### Exercise
Once the records have been read, set every one down as it stands.
━━━ Information given ━━━
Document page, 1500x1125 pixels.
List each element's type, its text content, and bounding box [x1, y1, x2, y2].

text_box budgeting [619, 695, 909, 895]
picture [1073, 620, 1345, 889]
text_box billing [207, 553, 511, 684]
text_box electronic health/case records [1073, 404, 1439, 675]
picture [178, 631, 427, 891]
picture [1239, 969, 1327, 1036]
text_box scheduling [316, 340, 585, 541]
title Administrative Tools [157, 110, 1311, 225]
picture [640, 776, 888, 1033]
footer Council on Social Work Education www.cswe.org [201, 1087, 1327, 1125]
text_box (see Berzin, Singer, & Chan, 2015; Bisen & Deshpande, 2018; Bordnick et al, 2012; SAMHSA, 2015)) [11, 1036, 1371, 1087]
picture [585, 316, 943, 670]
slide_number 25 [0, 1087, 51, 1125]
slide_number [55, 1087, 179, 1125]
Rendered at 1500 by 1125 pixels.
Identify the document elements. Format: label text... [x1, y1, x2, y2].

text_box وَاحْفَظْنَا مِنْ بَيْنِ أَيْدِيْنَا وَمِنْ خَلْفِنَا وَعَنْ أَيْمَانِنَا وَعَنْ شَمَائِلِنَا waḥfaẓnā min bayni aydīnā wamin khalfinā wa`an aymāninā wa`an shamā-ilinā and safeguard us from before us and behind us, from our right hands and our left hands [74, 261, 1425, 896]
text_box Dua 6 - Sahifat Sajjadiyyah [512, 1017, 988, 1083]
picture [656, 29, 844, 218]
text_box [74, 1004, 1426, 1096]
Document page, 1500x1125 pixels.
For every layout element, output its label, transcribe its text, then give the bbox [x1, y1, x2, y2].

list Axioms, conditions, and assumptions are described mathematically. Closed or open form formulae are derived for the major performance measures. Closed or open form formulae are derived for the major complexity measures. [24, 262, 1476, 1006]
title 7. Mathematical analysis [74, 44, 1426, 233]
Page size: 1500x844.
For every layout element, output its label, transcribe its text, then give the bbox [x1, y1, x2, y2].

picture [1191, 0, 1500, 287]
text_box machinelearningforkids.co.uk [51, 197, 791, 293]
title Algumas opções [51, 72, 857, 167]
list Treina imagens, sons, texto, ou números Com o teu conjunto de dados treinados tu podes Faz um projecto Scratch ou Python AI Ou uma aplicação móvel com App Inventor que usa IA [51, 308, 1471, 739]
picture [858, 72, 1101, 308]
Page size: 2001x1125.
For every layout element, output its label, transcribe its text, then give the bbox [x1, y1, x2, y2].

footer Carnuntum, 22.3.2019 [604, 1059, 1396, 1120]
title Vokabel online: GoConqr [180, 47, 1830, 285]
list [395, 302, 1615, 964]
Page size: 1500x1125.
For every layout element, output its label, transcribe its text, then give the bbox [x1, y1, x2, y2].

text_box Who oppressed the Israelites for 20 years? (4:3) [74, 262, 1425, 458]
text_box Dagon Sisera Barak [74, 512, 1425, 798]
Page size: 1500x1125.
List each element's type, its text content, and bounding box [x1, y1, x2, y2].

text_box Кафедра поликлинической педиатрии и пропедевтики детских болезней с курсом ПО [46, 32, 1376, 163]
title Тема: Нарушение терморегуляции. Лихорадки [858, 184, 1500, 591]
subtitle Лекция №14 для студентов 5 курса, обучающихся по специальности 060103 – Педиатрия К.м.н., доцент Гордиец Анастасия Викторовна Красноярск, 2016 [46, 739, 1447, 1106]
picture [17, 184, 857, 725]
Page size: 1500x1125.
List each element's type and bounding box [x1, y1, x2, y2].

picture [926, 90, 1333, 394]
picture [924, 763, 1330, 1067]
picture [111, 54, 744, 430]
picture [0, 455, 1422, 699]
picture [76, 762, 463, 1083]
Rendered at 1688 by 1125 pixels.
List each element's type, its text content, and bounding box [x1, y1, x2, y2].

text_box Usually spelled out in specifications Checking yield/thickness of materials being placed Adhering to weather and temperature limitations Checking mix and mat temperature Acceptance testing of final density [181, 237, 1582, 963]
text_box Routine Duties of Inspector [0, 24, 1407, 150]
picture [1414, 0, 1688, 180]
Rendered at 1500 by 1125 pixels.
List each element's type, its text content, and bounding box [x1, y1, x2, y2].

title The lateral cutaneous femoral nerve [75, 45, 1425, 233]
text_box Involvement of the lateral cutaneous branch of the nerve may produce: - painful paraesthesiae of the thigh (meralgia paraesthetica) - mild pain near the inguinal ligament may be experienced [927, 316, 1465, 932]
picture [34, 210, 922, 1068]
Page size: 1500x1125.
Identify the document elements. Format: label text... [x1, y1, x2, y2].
━━━
### Solution below
Document page, 1500x1125 pixels.
List each element's type, its text content, and bounding box [x1, y1, x2, y2].

text_box budgeting [619, 695, 909, 895]
picture [1073, 620, 1345, 889]
text_box billing [207, 553, 511, 684]
text_box electronic health/case records [1073, 404, 1439, 675]
picture [178, 631, 427, 891]
picture [1239, 969, 1327, 1036]
text_box scheduling [316, 340, 585, 541]
title Administrative Tools [157, 110, 1311, 225]
picture [640, 776, 888, 1033]
footer Council on Social Work Education www.cswe.org [201, 1087, 1327, 1125]
text_box (see Berzin, Singer, & Chan, 2015; Bisen & Deshpande, 2018; Bordnick et al, 2012; SAMHSA, 2015)) [11, 1036, 1371, 1087]
picture [585, 316, 943, 670]
slide_number 25 [0, 1087, 51, 1125]
slide_number [55, 1087, 179, 1125]
Rendered at 1500 by 1125 pixels.
Identify the document elements. Format: label text... [x1, y1, x2, y2].

text_box وَاحْفَظْنَا مِنْ بَيْنِ أَيْدِيْنَا وَمِنْ خَلْفِنَا وَعَنْ أَيْمَانِنَا وَعَنْ شَمَائِلِنَا waḥfaẓnā min bayni aydīnā wamin khalfinā wa`an aymāninā wa`an shamā-ilinā and safeguard us from before us and behind us, from our right hands and our left hands [74, 261, 1425, 896]
text_box Dua 6 - Sahifat Sajjadiyyah [512, 1017, 988, 1083]
picture [656, 29, 844, 218]
text_box [74, 1004, 1426, 1096]
Document page, 1500x1125 pixels.
For every layout element, output its label, transcribe its text, then give the bbox [x1, y1, x2, y2].

list Axioms, conditions, and assumptions are described mathematically. Closed or open form formulae are derived for the major performance measures. Closed or open form formulae are derived for the major complexity measures. [24, 262, 1476, 1006]
title 7. Mathematical analysis [74, 44, 1426, 233]
Page size: 1500x844.
For every layout element, output its label, transcribe its text, then give the bbox [x1, y1, x2, y2].

picture [1191, 0, 1500, 287]
text_box machinelearningforkids.co.uk [51, 197, 791, 293]
title Algumas opções [51, 72, 857, 167]
list Treina imagens, sons, texto, ou números Com o teu conjunto de dados treinados tu podes Faz um projecto Scratch ou Python AI Ou uma aplicação móvel com App Inventor que usa IA [51, 308, 1471, 739]
picture [858, 72, 1101, 308]
Page size: 2001x1125.
For every layout element, output its label, transcribe its text, then give the bbox [x1, y1, x2, y2].

footer Carnuntum, 22.3.2019 [604, 1059, 1396, 1120]
title Vokabel online: GoConqr [180, 47, 1830, 285]
list [395, 302, 1615, 964]
Page size: 1500x1125.
For every layout element, output its label, transcribe its text, then give the bbox [x1, y1, x2, y2].

text_box Who oppressed the Israelites for 20 years? (4:3) [74, 262, 1425, 458]
text_box Dagon Sisera Barak [74, 512, 1425, 798]
Page size: 1500x1125.
List each element's type, its text content, and bounding box [x1, y1, x2, y2].

text_box Кафедра поликлинической педиатрии и пропедевтики детских болезней с курсом ПО [46, 32, 1376, 163]
title Тема: Нарушение терморегуляции. Лихорадки [858, 184, 1500, 591]
subtitle Лекция №14 для студентов 5 курса, обучающихся по специальности 060103 – Педиатрия К.м.н., доцент Гордиец Анастасия Викторовна Красноярск, 2016 [46, 739, 1447, 1106]
picture [17, 184, 857, 725]
Page size: 1500x1125.
List each element's type and bounding box [x1, y1, x2, y2].

picture [926, 90, 1333, 394]
picture [924, 763, 1330, 1067]
picture [111, 54, 744, 430]
picture [0, 455, 1422, 699]
picture [76, 762, 463, 1083]
Rendered at 1688 by 1125 pixels.
List each element's type, its text content, and bounding box [x1, y1, x2, y2].

text_box Usually spelled out in specifications Checking yield/thickness of materials being placed Adhering to weather and temperature limitations Checking mix and mat temperature Acceptance testing of final density [181, 237, 1582, 963]
text_box Routine Duties of Inspector [0, 24, 1407, 150]
picture [1414, 0, 1688, 180]
Rendered at 1500 by 1125 pixels.
List each element's type, its text content, and bounding box [x1, y1, x2, y2].

title The lateral cutaneous femoral nerve [75, 45, 1425, 233]
text_box Involvement of the lateral cutaneous branch of the nerve may produce: - painful paraesthesiae of the thigh (meralgia paraesthetica) - mild pain near the inguinal ligament may be experienced [927, 316, 1465, 932]
picture [34, 210, 922, 1068]
Page size: 1500x1125.
Identify the document elements. Format: label text... [x1, y1, x2, y2].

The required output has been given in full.